Simmel fundaba su teoría en escenas ligadas al diálogo entre dos desconocidos durante un viaje, los usos del dinero o la aventura enlazada con las transformaciones urbanas de las revoluciones industriales donde los sujetos exploraban la potencia social del anonimato. Seguramente le hubiera encantado esa apreciación de la autora de la novela Los sorrentinos sobre la torpeza de los suecos para manejarse en aglomeraciones, lo desacostumbrados que están a las multitudes, la cantidad espacio del que disponen en los transportes públicos, la irrupción invasiva que produce en ellos el uso del perfume.

Las pequeñas conjeturas que Virginia ensaya frente a cada costumbre que describe como si no quisiera ensombrecer las acciones con ningún tipo de interpretación, son como una ofrenda. Vemos cada escena: las madres vistiendo a sus hijos en capas, la nieve que a veces se parece al barro y otras es punzante y brillante y todas hablan de una soledad leve donde Virginia encuentra los personajes de su escritura.

Si El hechizo del verano dialoga con La Interlengua (Blatt & Ríos) el destierro y la condición de extranjera se manifiestan a partir de procedimientos opuestos. En el libro de Mónica Zwaig los detalles de su vida cotidiana tienen un protagonismo que hace del dato real una ficción, aquí Virginia evita adentrarse en la rutina de sus clases de sueco (las clases de italiano eran el núcleo de La Interlengua) apenas sabemos que consiguió un trabajo para enseñar español y que realiza algunas traducciones, lo importante del libro es el vínculo que la autora establece con la ciudad, la manera en que se vale de sus conocimientos previos (el cine de Bergman, los diarios de Manuel Puig durante los meses que vivió en Estocolmo) para sobrellevar el principal conflicto de El hechizo del verano: la imposibilidad de expresarse en sueco con la misma fluidez que en español, un drama para alguien que trabaja con el lenguaje. 

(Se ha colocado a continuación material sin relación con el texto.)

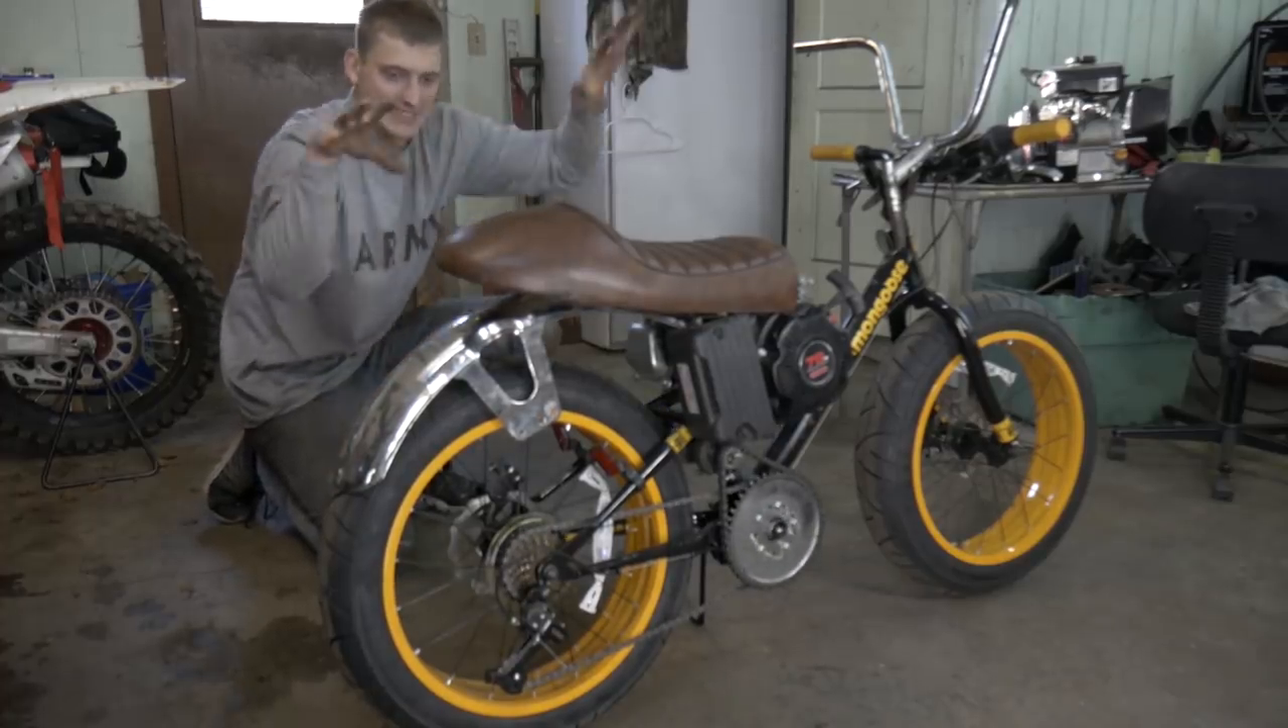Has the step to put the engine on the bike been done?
Yes.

Virginia se pregunta cuánto ingenio pierde frente a cada frase que no puede terminar de decir con exactitud y entendemos que su escritura es el registro de ese desdoblamiento entre lo que piensa y lo que dice. Escribir es una oportunidad de recuperarse, de permanecer, de defender a esa mujer que es en la escritura pero también de conocer a esa otra que tiene lugar en las calles de Estocolmo donde su lenguaje rudimentario la obliga a hablar desde su comportamiento.

Ese despojo al que Virginia se atreve en una vida social donde debe aprender a patinar sobre el hielo (y allí traza una breve filosofía sobre la humillación, las rodillas y las caídas) está aliado con una manera de entregarse a un tiempo mesurado sobre el que ella puede establecer composiciones en relación al desequilibrio de sus ocupaciones. Allí está la belleza de El hechizo del verano, en el descubrimiento de una identidad nueva que se deja ganar por los colores del cielo. Hacia el final cuando nace su hijo y se mudan con su marido de un barrio exclusivo que parece representar el prototipo de la estampa sueca a una zona de inmigrantes, Virginia Higa vuelve a la sonoridad del idioma como una dificultad capaz de ser capturada por la diferencia.